:: Problem statement ::
Could you repeat the records shown below exactly as written?

[[ Data to examine, beginning ]]

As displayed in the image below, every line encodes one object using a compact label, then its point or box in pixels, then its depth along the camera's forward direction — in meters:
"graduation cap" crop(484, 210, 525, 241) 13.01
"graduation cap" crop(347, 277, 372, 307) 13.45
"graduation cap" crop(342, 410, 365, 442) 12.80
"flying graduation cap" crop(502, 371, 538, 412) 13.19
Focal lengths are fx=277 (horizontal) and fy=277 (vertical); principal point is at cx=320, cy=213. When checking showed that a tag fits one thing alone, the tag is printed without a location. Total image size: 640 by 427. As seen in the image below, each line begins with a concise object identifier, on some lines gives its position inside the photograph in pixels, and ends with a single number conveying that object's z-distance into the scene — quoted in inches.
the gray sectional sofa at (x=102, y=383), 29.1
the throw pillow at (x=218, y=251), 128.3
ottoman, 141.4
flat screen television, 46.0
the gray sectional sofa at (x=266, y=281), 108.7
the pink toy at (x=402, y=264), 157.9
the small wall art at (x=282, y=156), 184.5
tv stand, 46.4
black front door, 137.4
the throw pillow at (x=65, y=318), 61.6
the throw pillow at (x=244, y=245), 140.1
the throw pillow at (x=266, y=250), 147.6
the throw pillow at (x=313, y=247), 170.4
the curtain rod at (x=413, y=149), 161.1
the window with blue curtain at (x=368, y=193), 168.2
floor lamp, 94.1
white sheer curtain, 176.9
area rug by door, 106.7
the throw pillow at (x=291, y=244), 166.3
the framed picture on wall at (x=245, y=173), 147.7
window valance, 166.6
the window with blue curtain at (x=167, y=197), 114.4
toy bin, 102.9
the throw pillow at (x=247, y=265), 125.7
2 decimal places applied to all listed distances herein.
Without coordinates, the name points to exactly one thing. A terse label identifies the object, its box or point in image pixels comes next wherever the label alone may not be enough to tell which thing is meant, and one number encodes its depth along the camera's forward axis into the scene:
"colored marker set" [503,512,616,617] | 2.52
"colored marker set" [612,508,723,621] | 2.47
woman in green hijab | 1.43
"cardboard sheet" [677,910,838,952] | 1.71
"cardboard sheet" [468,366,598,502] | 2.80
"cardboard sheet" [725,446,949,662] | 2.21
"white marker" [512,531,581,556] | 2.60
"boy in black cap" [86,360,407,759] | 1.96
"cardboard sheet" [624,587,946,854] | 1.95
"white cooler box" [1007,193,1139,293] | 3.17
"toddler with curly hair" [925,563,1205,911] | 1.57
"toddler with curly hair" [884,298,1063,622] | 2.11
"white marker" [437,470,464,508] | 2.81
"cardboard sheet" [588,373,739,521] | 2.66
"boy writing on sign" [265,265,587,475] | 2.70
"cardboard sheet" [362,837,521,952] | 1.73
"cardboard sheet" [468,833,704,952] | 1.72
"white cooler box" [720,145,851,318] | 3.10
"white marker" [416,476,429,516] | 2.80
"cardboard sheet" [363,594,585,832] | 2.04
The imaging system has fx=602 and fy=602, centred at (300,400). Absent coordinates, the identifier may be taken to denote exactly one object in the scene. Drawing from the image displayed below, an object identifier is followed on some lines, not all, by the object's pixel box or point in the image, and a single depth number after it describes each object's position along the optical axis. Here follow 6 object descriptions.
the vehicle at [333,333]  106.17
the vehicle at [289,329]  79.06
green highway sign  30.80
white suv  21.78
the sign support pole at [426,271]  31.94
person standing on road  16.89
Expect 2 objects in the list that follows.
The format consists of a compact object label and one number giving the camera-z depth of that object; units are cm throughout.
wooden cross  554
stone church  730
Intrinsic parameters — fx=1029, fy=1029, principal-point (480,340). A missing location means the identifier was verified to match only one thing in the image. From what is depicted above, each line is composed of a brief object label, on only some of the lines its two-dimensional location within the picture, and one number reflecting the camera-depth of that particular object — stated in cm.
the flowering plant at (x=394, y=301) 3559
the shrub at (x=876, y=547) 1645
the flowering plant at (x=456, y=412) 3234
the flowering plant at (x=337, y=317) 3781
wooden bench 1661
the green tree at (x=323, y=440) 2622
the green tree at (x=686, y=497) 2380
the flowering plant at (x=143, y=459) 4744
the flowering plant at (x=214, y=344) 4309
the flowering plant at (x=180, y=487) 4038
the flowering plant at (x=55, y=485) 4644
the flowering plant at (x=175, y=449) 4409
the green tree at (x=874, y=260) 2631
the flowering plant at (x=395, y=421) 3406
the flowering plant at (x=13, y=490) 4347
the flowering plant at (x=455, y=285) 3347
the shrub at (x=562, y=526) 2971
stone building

[[ Data to examine, end ]]

:: Exercise response ::
As displayed in the image below, every line encodes one object using a compact label, then its point or box in pixels, then its depth along the camera's forward direction — in meters:
"graduation cap" crop(484, 210, 525, 241) 13.01
"graduation cap" crop(347, 277, 372, 307) 13.45
"graduation cap" crop(342, 410, 365, 442) 12.80
"flying graduation cap" crop(502, 371, 538, 412) 13.19
Focal lengths are fx=277 (horizontal) and fy=277 (vertical); principal point is at cx=320, cy=213. When checking showed that a tag fits one thing alone, the tag is printed without a location. Total image size: 640 by 427. As seen in the image below, each line begins with a concise object identifier, on some lines gives its position inside the photograph in pixels, and ends with a single number conveying that object's z-distance into the scene — quoted in inches.
the gray sectional sofa at (x=102, y=383), 29.1
the throw pillow at (x=218, y=251), 128.3
ottoman, 141.4
flat screen television, 46.0
the gray sectional sofa at (x=266, y=281), 108.7
the pink toy at (x=402, y=264), 157.9
the small wall art at (x=282, y=156), 184.5
tv stand, 46.4
black front door, 137.4
the throw pillow at (x=65, y=318), 61.6
the throw pillow at (x=244, y=245), 140.1
the throw pillow at (x=266, y=250), 147.6
the throw pillow at (x=313, y=247), 170.4
the curtain rod at (x=413, y=149), 161.1
the window with blue curtain at (x=368, y=193), 168.2
floor lamp, 94.1
white sheer curtain, 176.9
area rug by door, 106.7
the throw pillow at (x=291, y=244), 166.3
the framed picture on wall at (x=245, y=173), 147.7
window valance, 166.6
the window with blue curtain at (x=167, y=197), 114.4
toy bin, 102.9
the throw pillow at (x=247, y=265), 125.7
2 decimal places applied to all listed distances herein.
Without coordinates, the name points to exactly one thing. A terse label identifies the object, its box or point in image pixels comes next wherever the label alone may not be enough to tell which thing is meant, and one number encodes its depth along the camera's forward axis into the scene:
"colored marker set" [503,512,616,617] | 2.52
"colored marker set" [612,508,723,621] | 2.47
woman in green hijab | 1.43
"cardboard sheet" [677,910,838,952] | 1.71
"cardboard sheet" [468,366,598,502] | 2.80
"cardboard sheet" [725,446,949,662] | 2.21
"white marker" [512,531,581,556] | 2.60
"boy in black cap" [86,360,407,759] | 1.96
"cardboard sheet" [624,587,946,854] | 1.95
"white cooler box" [1007,193,1139,293] | 3.17
"toddler with curly hair" [925,563,1205,911] | 1.57
"toddler with curly hair" [884,298,1063,622] | 2.11
"white marker" [437,470,464,508] | 2.81
"cardboard sheet" [588,373,739,521] | 2.66
"boy writing on sign" [265,265,587,475] | 2.70
"cardboard sheet" [362,837,521,952] | 1.73
"cardboard sheet" [468,833,704,952] | 1.72
"white cooler box" [720,145,851,318] | 3.10
"white marker" [416,476,429,516] | 2.80
"cardboard sheet" [363,594,585,832] | 2.04
The imaging system has fx=602 and fy=602, centred at (300,400). Absent coordinates, the identifier may be taken to denote exactly one object in the scene. Drawing from the image displayed below, an object identifier is followed on some lines, not all, by the object's pixel box or point in the image, and a single depth number after it describes each object's position along the optical axis. Here follow 6 object descriptions.
the vehicle at [333,333]  106.17
the vehicle at [289,329]  79.06
green highway sign  30.80
white suv  21.78
the sign support pole at [426,271]  31.94
person standing on road  16.89
Expect 2 objects in the list that follows.
The format consists of a compact object label and one number giving the camera-z depth of that object; units are cm throughout.
wooden cross  554
stone church  730
Intrinsic parameters — fx=1029, fy=1029, principal-point (480,340). A missing location means the identifier was verified to match only one thing in the image. From what is depicted above, each line is composed of a brief object label, on only some of the lines its two-dimensional location within the picture, and one number reflecting the camera-depth of that particular object — stated in cm.
the flowering plant at (x=394, y=301) 3559
the shrub at (x=876, y=547) 1645
the flowering plant at (x=456, y=412) 3234
the flowering plant at (x=337, y=317) 3781
wooden bench 1661
the green tree at (x=323, y=440) 2622
the green tree at (x=686, y=497) 2380
the flowering plant at (x=143, y=459) 4744
the flowering plant at (x=214, y=344) 4309
the flowering plant at (x=180, y=487) 4038
the flowering plant at (x=55, y=485) 4644
the flowering plant at (x=175, y=449) 4409
the green tree at (x=874, y=260) 2631
the flowering plant at (x=395, y=421) 3406
the flowering plant at (x=13, y=490) 4347
the flowering plant at (x=455, y=285) 3347
the shrub at (x=562, y=526) 2971
stone building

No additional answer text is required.